→ Seçilmiş bölüm:

══════

3 Temmuz 2022 Pazar – Milliyet – Alice
Antalya, gerek festivaller gerekse de yıllarca yönetiminde bulunduğum Antalya Kültür Sanat Vakfı (AKSAV) nedeniyle sıkça gittiğim bir şehir.
Mustafa Akaydın ile Menderes Türel arasındaki siyasi rekabet yüzünden tarihe karışan AKSAV, 7 Mehmet’e yürüme mesafesindeydi.
Yemek için 7 Mehmet’e gittiğimizde rahmetli Hakkı Akdağ, şayet av yasağı yoksa bademli grida yapıp getirirdi.
1937’de kurulan 7 Mehmet, artık üçüncü kuşağa emanet…
Mehmet Akdağ’dan sonra oğlu Hakkı Akdağ ölünce torun Mehmet Akdağ geçti işin başına…
Hakkı Bey öldükten sonra birkaç kez daha gittim 7 Mehmet’e. Mehmet Akdağ, babası Hakkı Akdağ gibi sızma zeytinyağı içinde bademli ve limonlu grida servis edemedi… Hep av yasağına denk geldiğim için torun Mehmet Akdağ’ın elinden grida yemek nasip olmadı, ama
“7 Mehmet”in kuruluşundan bugüne hikayesini okuma şansım oldu.
Mehmet Akdağ anlattı, sevgili Sinan Hamamsarılar “7 Mehmet”in hikayelerini ve mutfağından çıkan lezzetlerin tariflerini yazdı.
Alfa’dan çıkan kitap sayesinde restoranın adının niye 7 Mehmet olduğunu öğrendim.
Babası İsmail Hakkı Çavuş’un vefatıyla 7 yaşında yetim kalan dede Mehmet Akdağ’ı annesi, zamanında Atatürk’ün aşçılarından olan Antalya’da lokantacılık yapan Hacı Hasan’ın yanına çırak verir.

══════

→ Sağlanan girdiler:
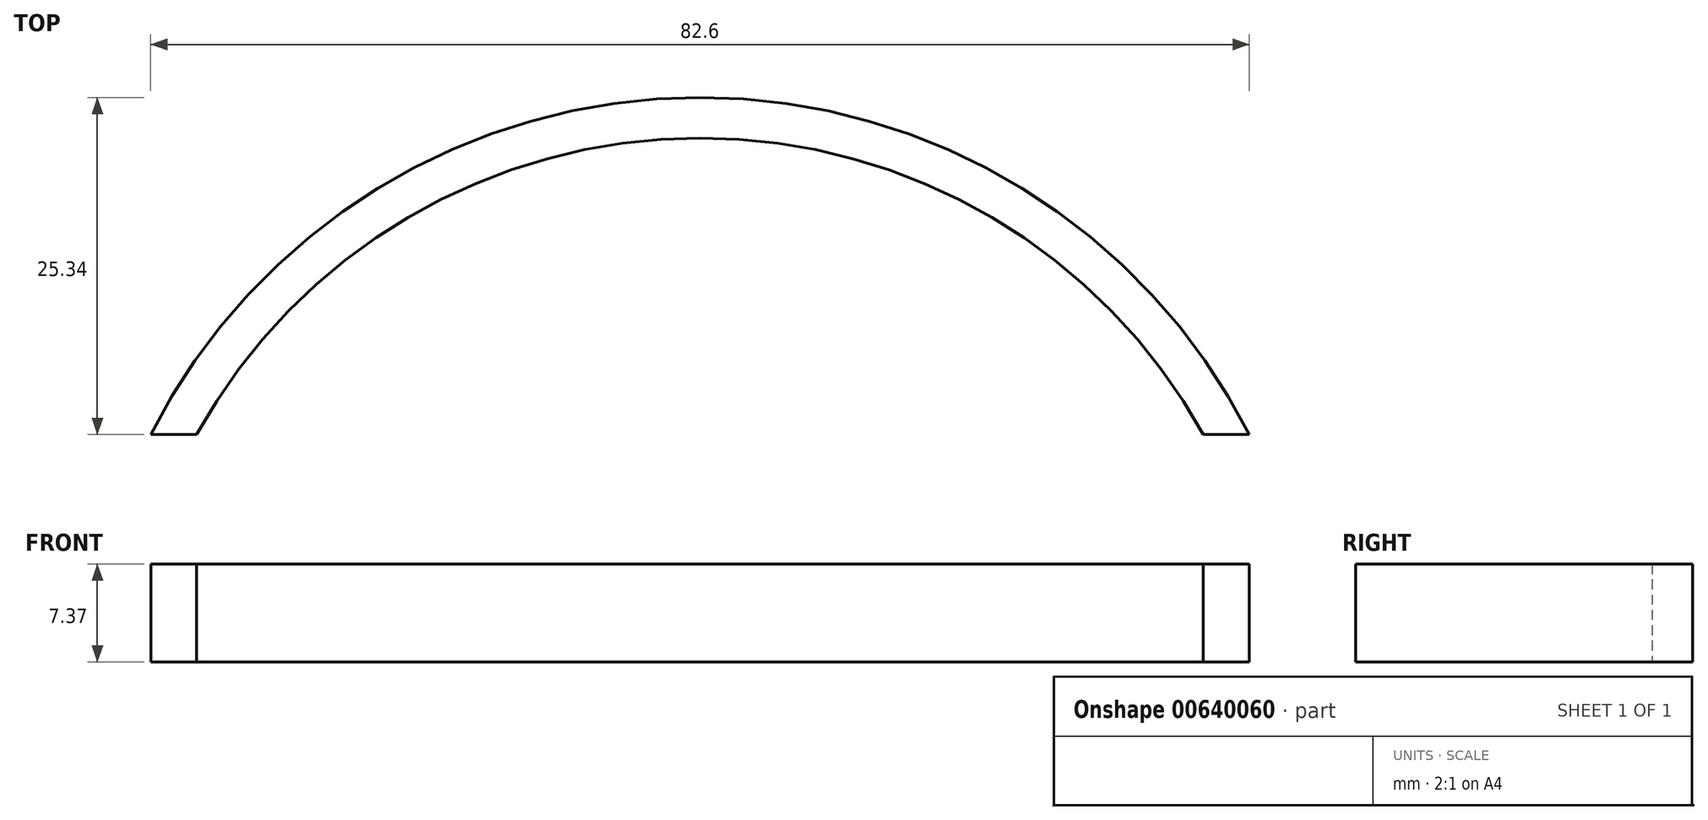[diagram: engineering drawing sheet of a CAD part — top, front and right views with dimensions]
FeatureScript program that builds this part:
annotation { "Feature Type Name" : "Feature", "Feature Type Description" : "" }
export const myFeature = defineFeature(function(context is Context, id is Id, definition is map)
    precondition{}
    {
        {
            var Q0;
            Q0=qCreatedBy(makeId("Top.planeOp"),FACE);
            var sketch = newSketch(context, id + "F0", { "sketchPlane" : qUnion([Q0])});
            skArc(sketch, "E0", {"start": v(16.77, 0) * mm, "mid": v(-21.08, 22.3) * mm, "end": v(-58.93, 0) * mm});
            skArc(sketch, "E1.0", {"start": v(20.22, 0) * mm, "mid": v(-21.08, 25.34) * mm, "end": v(-62.38, 0) * mm});
            skLineSegment(sketch, "E2", {"start": v(-62.38, 0) * mm, "end": v(-58.93, 0) * mm});
            skLineSegment(sketch, "E3", {"start": v(20.22, 0) * mm, "end": v(16.77, 0) * mm});
            skLineSegment(sketch, "E4", {"start": v(-62.38, 0) * mm, "end": v(-62.38, 0) * mm});
            skSolve(sketch);
        }
        {
            var Q0;
            {var subQ0=sQuery(id+"F0.wireOp",EDGE,"E2");Q0=makeQuery(id+"F0.imprint","IMPRINT",FACE,{"disambiguationData":[TD([[makeQuery(id+"F0.imprint","IMPRINT",EDGE,{"derivedFrom":subQ0}),1.0]])]});}
            var Q1;
            {var subQ0=sQuery(id+"F0.wireOp",EDGE,"E0");Q1=makeQuery(id+"F0.imprint","IMPRINT",FACE,{"disambiguationData":[TD([[makeQuery(id+"F0.imprint","IMPRINT",EDGE,{"derivedFrom":subQ0}),-1.0]])]});}
            var Q2;
            {var subQ0=sQuery(id+"F0.wireOp",EDGE,"E3");Q2=makeQuery(id+"F0.imprint","IMPRINT",FACE,{"disambiguationData":[TD([[makeQuery(id+"F0.imprint","IMPRINT",EDGE,{"derivedFrom":subQ0}),-1.0]])]});}
            extrude(context, id + "F1", {"entities" : qUnion([Q0, Q1, Q2]), "depth" : 7.37 * mm, "offsetDistance" : 25.4 * mm});
        }
    });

══════

→ Problem:
7 Mehmet yazısında "3 Temmuz 2022" ile başlayıp "gittiğim bir şehir." sözlerine kadar uzanan kısmı, "festivaller" yerine "konserler" koyarak güncelleyip yeniden yazar mısın?

→ Eksiksiz yanıt:
3 Temmuz 2022 Pazar – Milliyet – Alice
Antalya, gerek konserler gerekse de yıllarca yönetiminde bulunduğum Antalya Kültür Sanat Vakfı (AKSAV) nedeniyle sıkça gittiğim bir şehir.